洞爺湖温泉への進出
出典: フリー百科事典『ウィキペディア(Wikipedia)』 (2018/10/01 09:24 UTC 版)
歴史のある定山渓温泉には有力旅館がひしめき、土地や建物が狭く温泉の権利も持たない「福住」が対抗していくには条件が悪すぎた。何らかの手を打たなければと思っていた矢先に、洞爺湖温泉にある旅館「万世館」売却の話が舞い込んだ。 洞爺湖温泉は歴史も浅く、その中で「万世館」は屈指の規模を誇っていた。そして、正面に中島、遠くに羊蹄山を望み、湖岸からの眺めでは「最も美しい」と言われる絶好の位置にあった。 札幌での薪炭商の失敗から完全には立ち直れないでいた増次郎には、当時の金額で5-6万円という買収資金は大きかった。しかし何としても「万世館」を手に入れたかった増次郎は、それまでに培ってきた人脈に協力を仰いだ。
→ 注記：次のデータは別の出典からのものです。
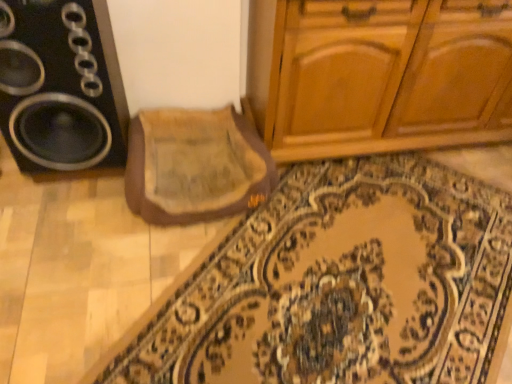
You are a GUI agent. You are given a task and a screenshot of the screen. Output one action in this format:
    pyautogui.click(x=<x>, y=<y>)
    Task: Click on the beige fabric mat at center
    Image resolution: width=512 pixels, height=384 pixels.
    Given the screenshot: What is the action you would take?
    pyautogui.click(x=195, y=166)

Can you confirm if carpeted mat at center is thinner than beige fabric mat at center?

No, carpeted mat at center is not thinner than beige fabric mat at center.

From the image's perspective, between carpeted mat at center and beige fabric mat at center, who is located below?

carpeted mat at center appears lower in the image.

Is carpeted mat at center bigger or smaller than beige fabric mat at center?

Considering their sizes, carpeted mat at center takes up more space than beige fabric mat at center.

Considering the relative sizes of beige fabric mat at center and black plastic speaker at left in the image provided, is beige fabric mat at center shorter than black plastic speaker at left?

Correct, beige fabric mat at center is not as tall as black plastic speaker at left.

Which object is further away from the camera taking this photo, beige fabric mat at center or black plastic speaker at left?

beige fabric mat at center is further from the camera.

The height and width of the screenshot is (384, 512). Identify the location of speaker on the left of beige fabric mat at center. (61, 86).

Is beige fabric mat at center positioned beyond the bounds of black plastic speaker at left?

Indeed, beige fabric mat at center is completely outside black plastic speaker at left.

How different are the orientations of carpeted mat at center and black plastic speaker at left in degrees?

They differ by 45.8 degrees in their facing directions.

From the image's perspective, is carpeted mat at center positioned above or below black plastic speaker at left?

Based on their image positions, carpeted mat at center is located beneath black plastic speaker at left.

Is point (284, 209) closer to viewer compared to point (124, 118)?

Yes, it is in front of point (124, 118).

From a real-world perspective, between carpeted mat at center and black plastic speaker at left, who is vertically higher?

black plastic speaker at left.

Can you confirm if beige fabric mat at center is smaller than carpeted mat at center?

Indeed, beige fabric mat at center has a smaller size compared to carpeted mat at center.

Considering the sizes of objects beige fabric mat at center and carpeted mat at center in the image provided, who is wider, beige fabric mat at center or carpeted mat at center?

With larger width is carpeted mat at center.

How far apart are beige fabric mat at center and carpeted mat at center?

15.71 inches.

Consider the image. Is beige fabric mat at center further to the viewer compared to carpeted mat at center?

Yes, beige fabric mat at center is further from the viewer.

Is black plastic speaker at left facing away from beige fabric mat at center?

No, beige fabric mat at center is not at the back of black plastic speaker at left.

Is black plastic speaker at left to the left of beige fabric mat at center from the viewer's perspective?

Yes.

Between black plastic speaker at left and beige fabric mat at center, which one is positioned in front?

black plastic speaker at left is in front.

Is black plastic speaker at left looking in the opposite direction of carpeted mat at center?

No.

From the image's perspective, which one is positioned lower, black plastic speaker at left or carpeted mat at center?

carpeted mat at center.

Locate an element on the screen. This screenshot has width=512, height=384. doormat on the right of black plastic speaker at left is located at coordinates (339, 285).

From a real-world perspective, is black plastic speaker at left on top of carpeted mat at center?

Correct, in the physical world, black plastic speaker at left is higher than carpeted mat at center.

Find the location of `doormat in front of the beige fabric mat at center`. doormat in front of the beige fabric mat at center is located at coordinates (339, 285).

Identify the location of mat that is below the black plastic speaker at left (from the image's perspective). (195, 166).

When comparing their distances from black plastic speaker at left, does beige fabric mat at center or carpeted mat at center seem closer?

beige fabric mat at center is closer to black plastic speaker at left.

Which object lies nearer to the anchor point carpeted mat at center, beige fabric mat at center or black plastic speaker at left?

beige fabric mat at center is positioned closer to the anchor carpeted mat at center.

Considering their positions, is black plastic speaker at left positioned closer to carpeted mat at center than beige fabric mat at center?

beige fabric mat at center is closer to carpeted mat at center.

Looking at the image, which one is located closer to black plastic speaker at left, carpeted mat at center or beige fabric mat at center?

beige fabric mat at center is closer to black plastic speaker at left.

When comparing their distances from beige fabric mat at center, does carpeted mat at center or black plastic speaker at left seem further?

carpeted mat at center.

Looking at this image, when comparing their distances from beige fabric mat at center, does black plastic speaker at left or carpeted mat at center seem closer?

1941年(昭和16年)5月、何とか買収にこぎつけ、同年6月に「万世閣」としてオープンさせた。 万世閣は、本館に客室が20室程と大浴場・小宴会場、離れに客室が5室と大広間があり、従業員は全部で17人前後であった。規模・立地こそ立派であったが、内部は老朽化が進んでいた。特に雨漏りがひどく、雨が降ると廊下を傘をさして歩くほどであったという。また、戦争が激しくなるにつれて国民は耐乏生活を強いられて観光どころではなくなり、客足は遠のく一方であった。老朽化した万世閣の修復になけなしの資金を投じてきた増次郎にとって影響は深刻であった。